Hammered by financial markets, with its market capitalization down more than $100 billion since January, the maker of jet engines and power turbines is paying dearly after making losing bets that the energy sector, in particular oil and gas, would grow indefinitely.
Shareholders appear resigned to a cut in dividends, the first since 2009, as GE had only $7 billion in cash flow at the end of September, but was due to pay out $8 billion.
To rebuild trust, Flannery, who has been CEO for only three months, will roll out plans to revive the company on Monday.
Deutsche Bank analyst John Inch said there was no way to sugarcoat the situation.
"They have a crisis of investor confidence," he told AFP. "GE is in a cash crunch."

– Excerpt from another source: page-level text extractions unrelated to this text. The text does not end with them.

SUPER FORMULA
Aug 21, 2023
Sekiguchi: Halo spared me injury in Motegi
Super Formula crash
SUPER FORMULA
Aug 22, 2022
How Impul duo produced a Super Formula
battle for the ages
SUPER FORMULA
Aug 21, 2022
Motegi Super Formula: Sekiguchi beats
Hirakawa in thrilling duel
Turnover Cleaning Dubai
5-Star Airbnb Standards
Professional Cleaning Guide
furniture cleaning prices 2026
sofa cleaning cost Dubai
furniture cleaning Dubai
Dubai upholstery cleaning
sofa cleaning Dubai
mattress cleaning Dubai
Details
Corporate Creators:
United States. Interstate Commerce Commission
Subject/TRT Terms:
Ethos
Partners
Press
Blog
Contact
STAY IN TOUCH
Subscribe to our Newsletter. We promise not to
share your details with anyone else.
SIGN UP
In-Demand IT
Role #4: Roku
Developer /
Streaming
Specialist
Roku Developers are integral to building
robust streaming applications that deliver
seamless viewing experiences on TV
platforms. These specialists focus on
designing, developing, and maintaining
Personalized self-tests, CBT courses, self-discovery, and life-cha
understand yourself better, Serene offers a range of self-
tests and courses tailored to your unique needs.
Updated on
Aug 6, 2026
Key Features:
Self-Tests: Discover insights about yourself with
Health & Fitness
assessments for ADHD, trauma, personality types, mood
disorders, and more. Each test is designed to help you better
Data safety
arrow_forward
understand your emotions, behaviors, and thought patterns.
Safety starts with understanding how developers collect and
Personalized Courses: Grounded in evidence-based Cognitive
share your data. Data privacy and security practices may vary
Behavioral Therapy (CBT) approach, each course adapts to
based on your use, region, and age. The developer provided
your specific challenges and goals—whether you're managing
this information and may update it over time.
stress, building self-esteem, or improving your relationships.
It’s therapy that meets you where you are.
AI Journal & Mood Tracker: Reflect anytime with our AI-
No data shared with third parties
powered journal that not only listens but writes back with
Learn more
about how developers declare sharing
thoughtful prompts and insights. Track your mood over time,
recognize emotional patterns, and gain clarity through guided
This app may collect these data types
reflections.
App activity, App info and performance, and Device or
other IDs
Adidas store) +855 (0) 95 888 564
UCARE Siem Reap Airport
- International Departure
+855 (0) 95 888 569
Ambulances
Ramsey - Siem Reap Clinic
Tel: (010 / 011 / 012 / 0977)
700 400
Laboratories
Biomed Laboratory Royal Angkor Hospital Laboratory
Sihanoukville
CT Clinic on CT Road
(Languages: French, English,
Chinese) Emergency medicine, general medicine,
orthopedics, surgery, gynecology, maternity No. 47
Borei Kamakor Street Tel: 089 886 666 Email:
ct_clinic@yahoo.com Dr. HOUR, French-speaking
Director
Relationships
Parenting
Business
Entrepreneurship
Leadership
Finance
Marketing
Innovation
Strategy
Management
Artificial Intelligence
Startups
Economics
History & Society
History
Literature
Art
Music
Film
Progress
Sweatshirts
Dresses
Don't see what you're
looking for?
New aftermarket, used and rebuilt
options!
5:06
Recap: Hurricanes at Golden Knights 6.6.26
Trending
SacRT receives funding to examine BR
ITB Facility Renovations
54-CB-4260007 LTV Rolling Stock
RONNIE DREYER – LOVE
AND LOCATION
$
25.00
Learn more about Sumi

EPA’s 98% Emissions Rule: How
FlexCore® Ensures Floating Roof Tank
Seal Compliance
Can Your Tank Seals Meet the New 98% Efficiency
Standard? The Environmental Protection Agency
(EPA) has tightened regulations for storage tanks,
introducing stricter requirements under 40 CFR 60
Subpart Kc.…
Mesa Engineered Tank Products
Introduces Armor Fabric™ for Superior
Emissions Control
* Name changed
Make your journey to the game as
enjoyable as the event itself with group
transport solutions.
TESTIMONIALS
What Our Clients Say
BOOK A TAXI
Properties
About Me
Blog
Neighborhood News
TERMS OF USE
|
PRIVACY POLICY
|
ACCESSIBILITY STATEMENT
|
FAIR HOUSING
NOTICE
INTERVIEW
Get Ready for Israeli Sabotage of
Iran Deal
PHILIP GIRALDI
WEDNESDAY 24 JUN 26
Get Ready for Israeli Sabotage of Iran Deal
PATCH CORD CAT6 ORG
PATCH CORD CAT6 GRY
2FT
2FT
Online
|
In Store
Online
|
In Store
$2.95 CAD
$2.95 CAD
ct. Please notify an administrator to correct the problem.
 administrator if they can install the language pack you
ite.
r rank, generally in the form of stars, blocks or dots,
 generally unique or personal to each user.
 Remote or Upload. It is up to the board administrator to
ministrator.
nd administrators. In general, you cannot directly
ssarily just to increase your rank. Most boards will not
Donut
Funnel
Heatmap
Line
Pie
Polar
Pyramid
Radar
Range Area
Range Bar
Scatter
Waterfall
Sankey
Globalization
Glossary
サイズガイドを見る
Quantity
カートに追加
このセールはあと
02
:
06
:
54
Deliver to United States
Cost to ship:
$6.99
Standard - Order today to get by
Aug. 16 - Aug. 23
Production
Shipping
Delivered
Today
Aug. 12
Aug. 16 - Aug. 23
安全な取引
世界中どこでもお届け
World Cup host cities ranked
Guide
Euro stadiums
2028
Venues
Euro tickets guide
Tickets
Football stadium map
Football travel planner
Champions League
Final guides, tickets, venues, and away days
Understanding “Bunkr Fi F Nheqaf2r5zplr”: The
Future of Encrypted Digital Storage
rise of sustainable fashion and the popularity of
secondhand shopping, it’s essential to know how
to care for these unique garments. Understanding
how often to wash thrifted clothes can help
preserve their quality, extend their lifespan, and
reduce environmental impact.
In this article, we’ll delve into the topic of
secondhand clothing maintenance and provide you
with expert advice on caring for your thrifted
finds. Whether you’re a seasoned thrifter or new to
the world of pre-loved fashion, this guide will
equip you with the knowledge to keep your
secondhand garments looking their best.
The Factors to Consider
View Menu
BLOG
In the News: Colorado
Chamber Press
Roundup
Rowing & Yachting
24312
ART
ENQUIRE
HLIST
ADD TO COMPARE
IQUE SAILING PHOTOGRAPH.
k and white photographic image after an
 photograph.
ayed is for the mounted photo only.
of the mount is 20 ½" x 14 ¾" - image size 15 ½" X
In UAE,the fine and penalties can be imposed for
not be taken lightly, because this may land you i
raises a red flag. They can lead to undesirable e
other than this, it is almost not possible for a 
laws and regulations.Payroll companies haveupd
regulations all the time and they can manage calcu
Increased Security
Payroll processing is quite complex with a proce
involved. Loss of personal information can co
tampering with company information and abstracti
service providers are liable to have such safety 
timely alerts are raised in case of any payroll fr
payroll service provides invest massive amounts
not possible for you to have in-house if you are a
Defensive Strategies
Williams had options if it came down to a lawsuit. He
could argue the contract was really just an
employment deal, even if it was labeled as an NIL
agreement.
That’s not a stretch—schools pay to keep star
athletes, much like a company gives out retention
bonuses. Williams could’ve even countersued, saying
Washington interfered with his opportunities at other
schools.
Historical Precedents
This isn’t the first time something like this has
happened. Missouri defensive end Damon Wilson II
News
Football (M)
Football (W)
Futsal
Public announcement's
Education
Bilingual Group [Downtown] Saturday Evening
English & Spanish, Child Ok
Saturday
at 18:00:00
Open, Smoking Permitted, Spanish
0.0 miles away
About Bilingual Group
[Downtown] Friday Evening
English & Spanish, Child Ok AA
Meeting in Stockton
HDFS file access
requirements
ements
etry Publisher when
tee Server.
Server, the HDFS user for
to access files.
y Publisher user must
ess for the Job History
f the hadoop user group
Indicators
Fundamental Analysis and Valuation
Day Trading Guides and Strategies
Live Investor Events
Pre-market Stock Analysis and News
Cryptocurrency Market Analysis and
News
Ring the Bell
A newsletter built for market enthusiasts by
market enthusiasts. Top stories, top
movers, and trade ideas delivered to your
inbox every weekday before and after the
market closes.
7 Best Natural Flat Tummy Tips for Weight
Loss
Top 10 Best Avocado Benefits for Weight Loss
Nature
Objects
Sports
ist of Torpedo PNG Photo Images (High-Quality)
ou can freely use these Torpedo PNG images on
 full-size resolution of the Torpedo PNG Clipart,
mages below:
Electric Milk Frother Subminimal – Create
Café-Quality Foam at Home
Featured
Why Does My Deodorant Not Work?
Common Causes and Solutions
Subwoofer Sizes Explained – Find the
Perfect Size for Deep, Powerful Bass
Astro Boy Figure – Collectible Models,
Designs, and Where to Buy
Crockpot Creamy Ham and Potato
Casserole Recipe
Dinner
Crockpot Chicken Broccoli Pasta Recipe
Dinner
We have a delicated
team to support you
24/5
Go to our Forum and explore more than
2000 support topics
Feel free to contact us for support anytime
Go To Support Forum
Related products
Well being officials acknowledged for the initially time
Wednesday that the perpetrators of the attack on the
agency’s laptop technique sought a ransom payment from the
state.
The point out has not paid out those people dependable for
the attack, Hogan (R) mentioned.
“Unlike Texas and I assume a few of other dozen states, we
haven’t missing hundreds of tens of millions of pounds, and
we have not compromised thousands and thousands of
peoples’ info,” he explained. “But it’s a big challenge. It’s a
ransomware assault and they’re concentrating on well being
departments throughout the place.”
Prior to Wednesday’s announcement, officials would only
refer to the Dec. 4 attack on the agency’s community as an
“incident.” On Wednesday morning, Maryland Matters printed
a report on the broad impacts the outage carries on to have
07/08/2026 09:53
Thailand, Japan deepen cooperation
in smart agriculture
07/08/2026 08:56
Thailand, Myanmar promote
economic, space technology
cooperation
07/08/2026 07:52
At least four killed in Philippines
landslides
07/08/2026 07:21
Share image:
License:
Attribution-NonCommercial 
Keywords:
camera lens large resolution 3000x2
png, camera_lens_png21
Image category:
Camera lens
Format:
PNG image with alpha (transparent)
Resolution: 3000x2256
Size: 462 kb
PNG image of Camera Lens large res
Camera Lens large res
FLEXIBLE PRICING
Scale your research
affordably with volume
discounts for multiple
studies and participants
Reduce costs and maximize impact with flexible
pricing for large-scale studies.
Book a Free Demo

Scott Davis of Melius Research put it even more starkly, calling the company "disgraced" and saying it "needs to clean house as fast as possible."
Flannery took the helm after 16 years of leadership by Jeff Immelt, who sold off GE's stake in TV and movie giant NBCUniversal as well as its household appliance segment and much of its banking and finance business.
The belt tightening follows a $2 billion cost-cutting program that already had seen staff levels fall 11 percent to 295,000 over the course of last year.
GE also is likely to close its research and development centers in Shanghai, Rio de Janeiro and Munich, leaving the company with R&D facilities only in New York and Bangalore, India.
The company declined to answer queries from AFP on the plan, but in mid-October Flannery told CNBC: "It's a pretty straightforward thing that we have to tighten the belt.